Das tust Du doch auch!

Mit einer angeblich mutigen Rede in Brüssel oder Berlin? So mutig ist so ein Reden nicht, weil einem ja keiner was tut. Im Gegenteil: Es gibt hierzulande viel medialen Beifall dafür. Vor moralischer Selbstüberhebung muss man sich hüten. Das provoziert ein „tu quoque“ – also den Vorwurf: Das tust Du doch auch! Gregor Gysi hat darauf hingewiesen, dass die USA 2013 das Flugzeug des bolivianischen Präsidenten Morales gezwungen haben, in Wien zu landen, weil sie glaubten, Snowden sei an Bord, den sie dort festnehmen wollten. Das war dann nicht so und es wurde niemand festgenommen und es handelte sich auch nicht um ein Passagierflugzeug, sondern um ein Staatsflugzeug. Trotzdem: Sauber war und ist es nicht. Und die Chinesen kontern Vorwürfe gern mit dem Hinweis auf gewalttätigen Rassismus in den USA.

Außenpolitik braucht eine klare Haltung

Moralische Grundsätze lediglich an die Wand zu malen und damit dann gut dazustehen – das ist nicht unbedingt moralisch. Man muss sie selbst praktizieren, man muss sich innenpolitisch anstrengen, sie einzuhalten. So wird man, so ist man glaubwürdig. Und Außenpolitik braucht eine klare Haltung, sie kann und soll sich, wie im Fall Belarus, in schnellen Sanktionen zeigen, die die Staatsterroristen wirksam treffen; sie soll aber möglichst nicht die Bevölkerung treffen. Und diese klare, sanktionsgestützte Haltung muss man in Verhandlungen vertreten. Alles, was die zivile Opposition stärkt, ist gut.

Bundespräsident Herzog hat seinerzeit als Beispiel für eine kluge Menschenrechtspolitik den Umgang mit der ehemaligen Sowjetunion genannt: Sämtliche Beziehungen abzubrechen, nur weil sie nicht bereit war, über Menschenrechte zu sprechen, wäre völlig falsch gewesen.

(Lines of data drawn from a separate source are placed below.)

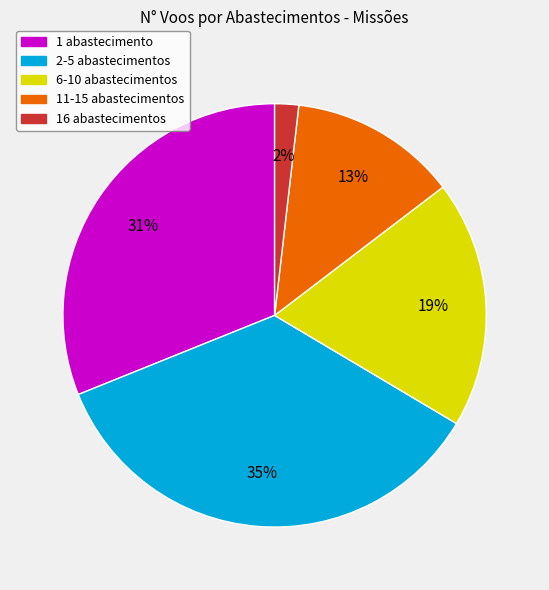

To the nearest percent, what is the average slice percentage?

20%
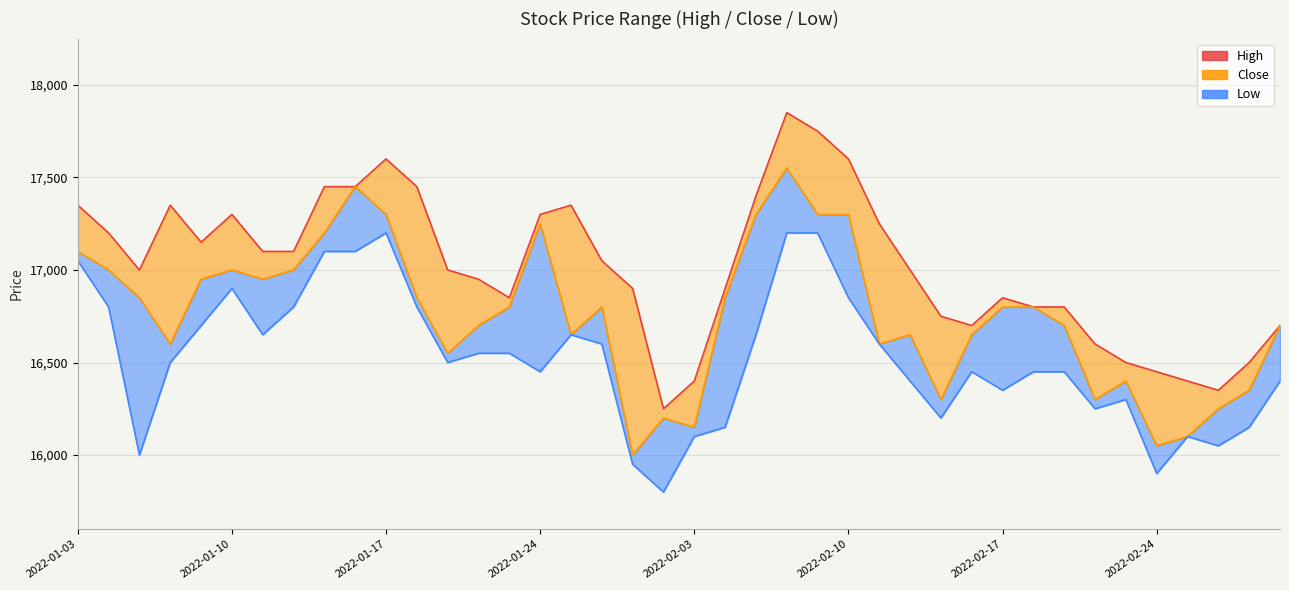

How many data points are less than 17000?

18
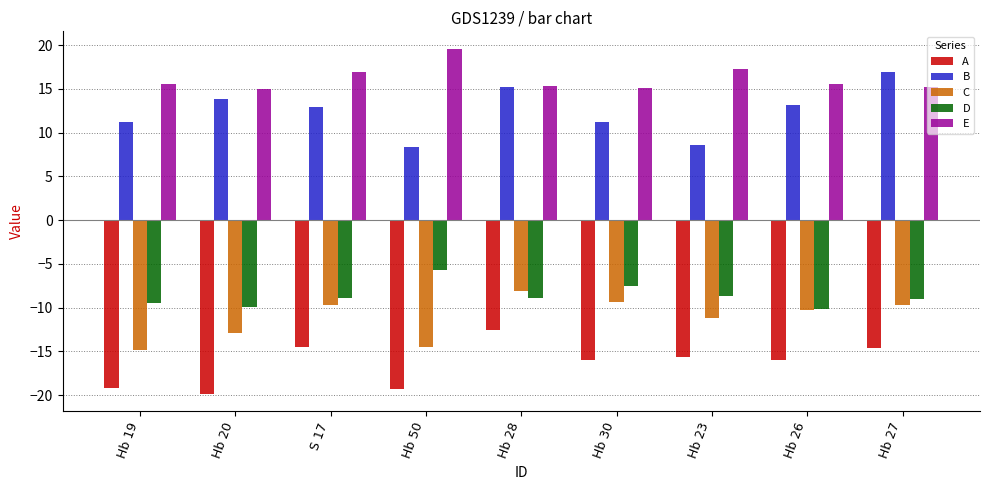

What is the approximate value of B at Hb 23?

8.6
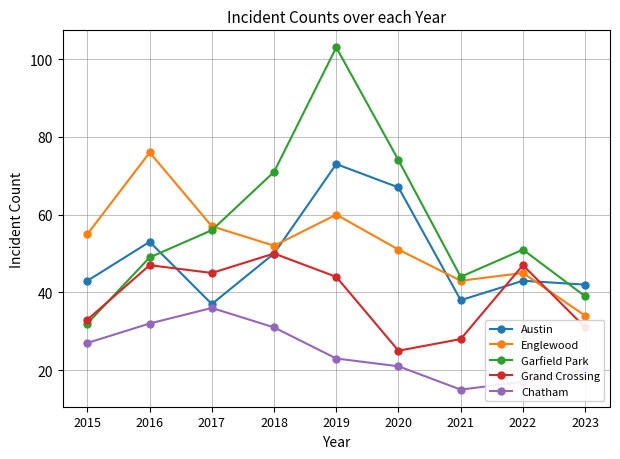

True or false: Englewood has more than 1 interior local peaks.

True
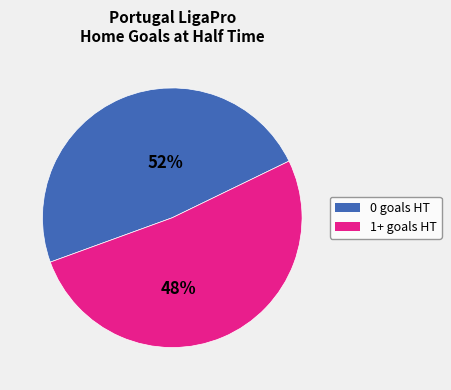

To the nearest percent, what is the difference between the largest and smallest slice percentages?

3%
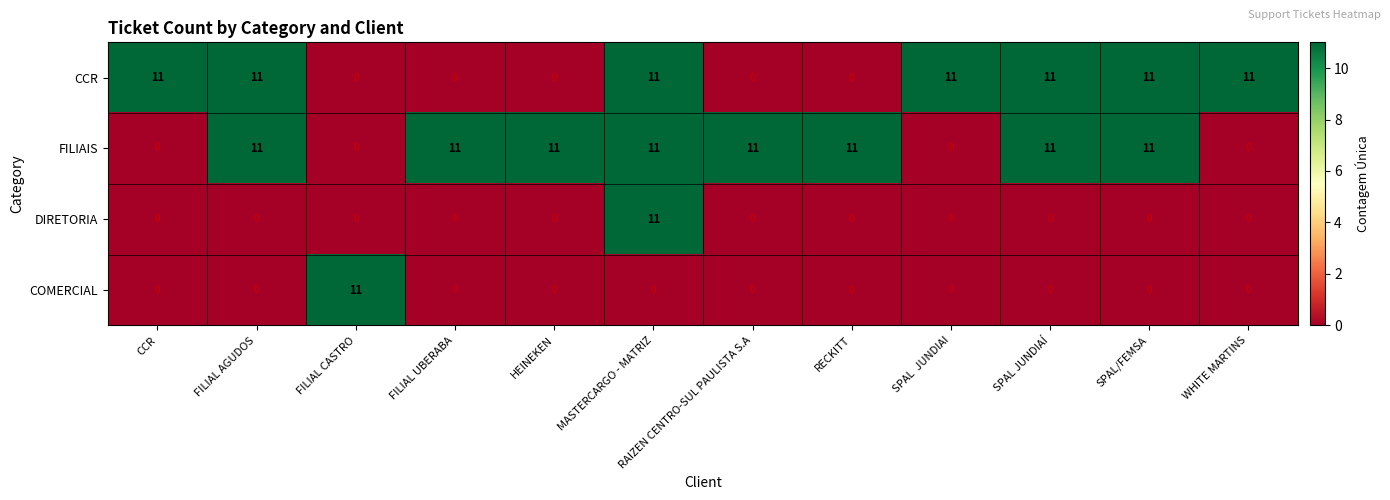

The FILIAIS series shows 11 at FILIAL UBERABA. True or false?

True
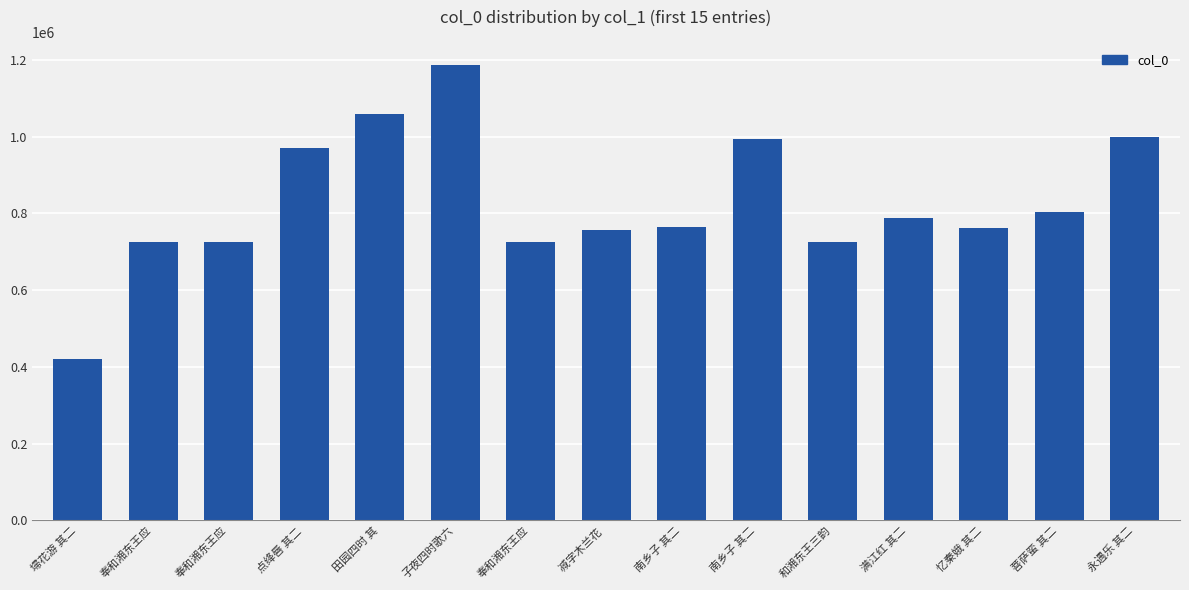

At which category does the chart reach its minimum across all series?

埽花游 其二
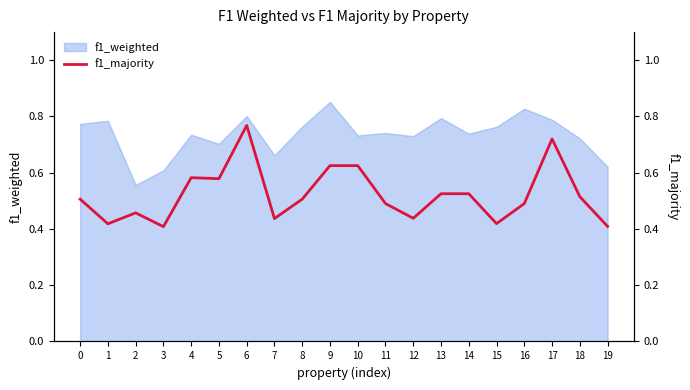

At which category does the chart reach its minimum across all series?

3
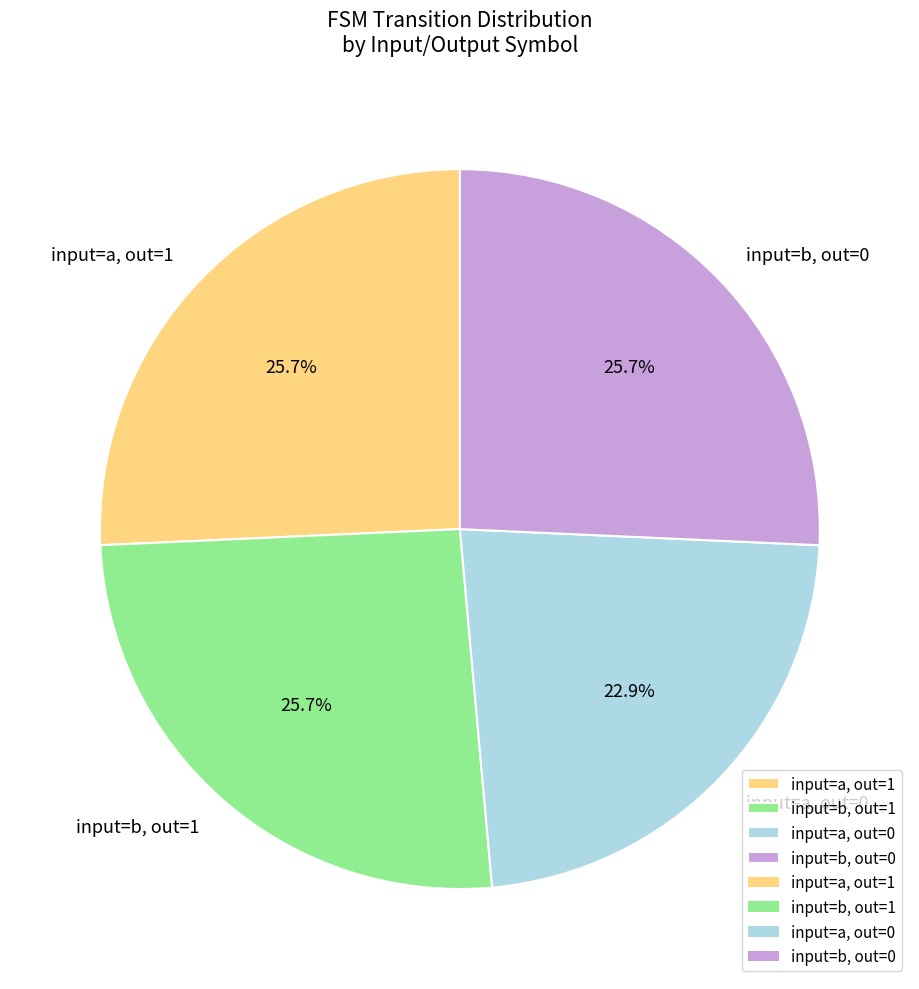

What is the smallest slice in the pie chart?

input=a, out=0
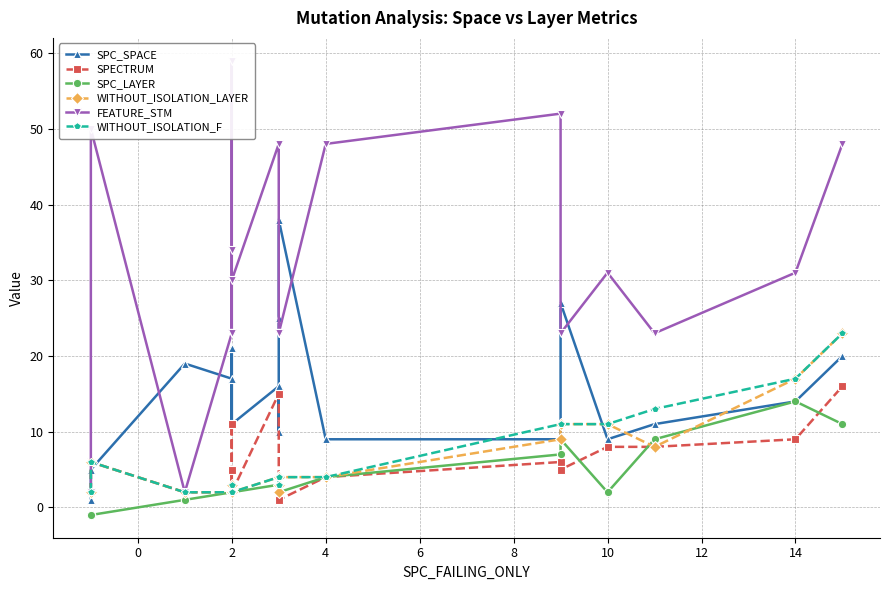

What is the value of the SPC_LAYER point at the 1st from the left?

-1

Es sei damals viel besser und wirkungsvoller gewesen, das Thema in einen größeren internationalen Dialog namens KSZE zu bringen.

In Gesprächen Vertrauen schaffen

Herzog hatte Recht und er hat immer noch Recht. Leider ist das deutsch-russische Verhältnis während der Kanzlerschaft Merkel eingefroren. Es ist fast wieder so frostig wie im Kalten Krieg. Gäbe es noch so etwas wie Entspannungspolitik – für die Menschenrechte wäre das besser, in Belarus und in Russland. Entspannungspolitik ist ja nichts Kleinmütiges, sie ist nichts Kleinlautes. Sie ist selbstbewusstes Verhandeln, sie besteht darin, in Gesprächen Vertrauen zu schaffen. Wie gesagt: Bei den Menschenrechten kommt es darauf an, tatsächliche Verhältnisse tatsächlich zu ändern. Auf welche Weise komme ich am weitesten? Das ist die wichtigste Frage.